Azin Movahed (Persian: آذین موحد; born January 24, 1961) is an Iranian musician, flutist, researcher, and university professor.

== Biography ==
Azin Movahed was born in 1961. Her father, Nezam ed-Din Movahed, was a member of the leadership council of the National Front of Iran, the Iran Party, and one of Mohammad Mosaddegh’s associates during the nationalization of the Iranian oil industry.

Movahed received her doctorate in Musical Arts and Flute Performance from the University of Illinois in the United States in 1993, and subsequently completed her postdoctoral fellowship in Psychology of Music Performance and Music Interpretation at Harvard University in 2001. She then taught for a period at the University of Illinois and at California State University before returning to Iran.

In May 2024, she was elected by the Central Council as a member of the Executive–Leadership Committee of the National Front of Iran. Movahed left the Central Council of the National Front of Iran in February 2024.

== Activities ==
Movahed has been a faculty member of the Faculty of Fine Arts at the University of Tehran since 1993. She has also been a visiting professor at the University of Portland and Ionian University in Greece, and has performed concerts with her primary instrument, the flute, in many cities around the world.

== Support for the 2022 Iranian uprising ==
Azin Movahed, an associate professor and full-time member of the Music Department at the University of Tehran, faced government pressure and a suspension of salary due to her support for student demonstrations and the 2022 Iranian uprising. She stated that she would “spare no effort to uphold the dignity of the university, protect students’ rights, and promote culture and art in her homeland.” Movahed also noted that her salary had previously been withheld for seven months in 1997 because of what authorities described as her “Western method of teaching.”

== Awards ==
Azin Movahed has received many awards in the field of music, including:

- The Allen B. Skei Memorial Award
- The “Best Iranian Woman in Classical Music” award, which she entrusted to the award officials. At the ceremony, held on Women's Day, she said:“A cultural flourishing that recognises art for art’s sake does not recognise gendered frameworks. Moreover, the music we all know as the shared language of humanity is worlds away from gendered boundaries—it is the path of epistemology, of human kindness and freedom of spirit. For me, as an Iranian woman artist, it is painful to accept that I am always regarded as a kind of ‘other’ within my homeland’s cultural system. So my presence here tonight does not mean setting aside these concerns; rather, it is to raise the voice of justice-seeking women and men who believe that gender segregation or the dominance of any gender-based ideology is incompatible with our nation’s cultural advancement and undermines diversity, which is a clear marker of a free society. Therefore, with the hope that one day women and men of Iran will stand side by side as equals in advancing the culture of this land, I entrust this precious plaque to you with the hope that, God willing, in the not-too-distant future, I will receive it back with pride.”

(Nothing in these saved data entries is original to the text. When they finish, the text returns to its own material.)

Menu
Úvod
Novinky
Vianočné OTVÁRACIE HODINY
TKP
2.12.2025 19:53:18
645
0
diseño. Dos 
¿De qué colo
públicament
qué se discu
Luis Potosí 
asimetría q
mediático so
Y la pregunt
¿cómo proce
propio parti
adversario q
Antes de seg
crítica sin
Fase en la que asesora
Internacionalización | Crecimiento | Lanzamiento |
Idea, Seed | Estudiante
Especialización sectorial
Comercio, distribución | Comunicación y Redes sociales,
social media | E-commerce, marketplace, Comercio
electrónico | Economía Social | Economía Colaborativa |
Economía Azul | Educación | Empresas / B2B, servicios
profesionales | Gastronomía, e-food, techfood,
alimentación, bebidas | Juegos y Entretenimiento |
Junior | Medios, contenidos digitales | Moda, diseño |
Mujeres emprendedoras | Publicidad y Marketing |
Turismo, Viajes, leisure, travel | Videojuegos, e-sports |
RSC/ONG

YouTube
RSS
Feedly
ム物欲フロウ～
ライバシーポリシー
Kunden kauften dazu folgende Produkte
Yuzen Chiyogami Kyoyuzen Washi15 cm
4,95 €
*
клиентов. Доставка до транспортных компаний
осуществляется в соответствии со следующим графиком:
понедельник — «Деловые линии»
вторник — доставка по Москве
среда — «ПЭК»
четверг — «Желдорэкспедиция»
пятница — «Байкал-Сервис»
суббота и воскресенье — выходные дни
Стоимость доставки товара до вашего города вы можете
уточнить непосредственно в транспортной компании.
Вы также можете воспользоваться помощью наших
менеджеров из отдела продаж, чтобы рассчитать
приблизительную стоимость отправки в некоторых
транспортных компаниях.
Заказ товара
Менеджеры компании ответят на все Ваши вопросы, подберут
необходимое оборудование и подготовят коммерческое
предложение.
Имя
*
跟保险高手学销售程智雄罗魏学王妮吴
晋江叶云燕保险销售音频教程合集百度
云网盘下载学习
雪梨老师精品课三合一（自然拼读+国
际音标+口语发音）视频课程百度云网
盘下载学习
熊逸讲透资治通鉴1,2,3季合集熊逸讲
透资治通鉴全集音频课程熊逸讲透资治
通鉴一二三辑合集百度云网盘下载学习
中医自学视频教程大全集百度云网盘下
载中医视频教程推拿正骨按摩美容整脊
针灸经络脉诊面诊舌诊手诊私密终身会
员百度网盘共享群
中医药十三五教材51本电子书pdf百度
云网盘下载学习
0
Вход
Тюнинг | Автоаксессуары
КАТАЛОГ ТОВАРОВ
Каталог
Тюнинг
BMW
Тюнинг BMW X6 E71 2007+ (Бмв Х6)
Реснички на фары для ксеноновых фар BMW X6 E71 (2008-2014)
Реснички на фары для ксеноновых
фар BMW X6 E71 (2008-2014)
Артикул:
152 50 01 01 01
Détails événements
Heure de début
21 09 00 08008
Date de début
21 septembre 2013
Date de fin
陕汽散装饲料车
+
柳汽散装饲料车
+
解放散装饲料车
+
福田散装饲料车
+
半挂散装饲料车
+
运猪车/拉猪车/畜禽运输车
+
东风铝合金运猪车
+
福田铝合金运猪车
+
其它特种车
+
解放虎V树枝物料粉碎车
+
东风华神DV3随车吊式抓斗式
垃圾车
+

On June 20, 2024, a ceremony honoring Azin Movahed was held at the Seventh “Sāl-Navā-ye Mūsīqī-ye Īrān” (Persian: سال‌نوای موسیقی ایران; New-Year Music of Iran) festival, where she was awarded the festival's statue and commemorative plaque.

== Suspension from teaching at the university ==
Following the nationwide protests of 2022 in Iran, Azin Movahed was suspended from teaching at the Faculty of Fine Arts of the University of Tehran and her salary was cut.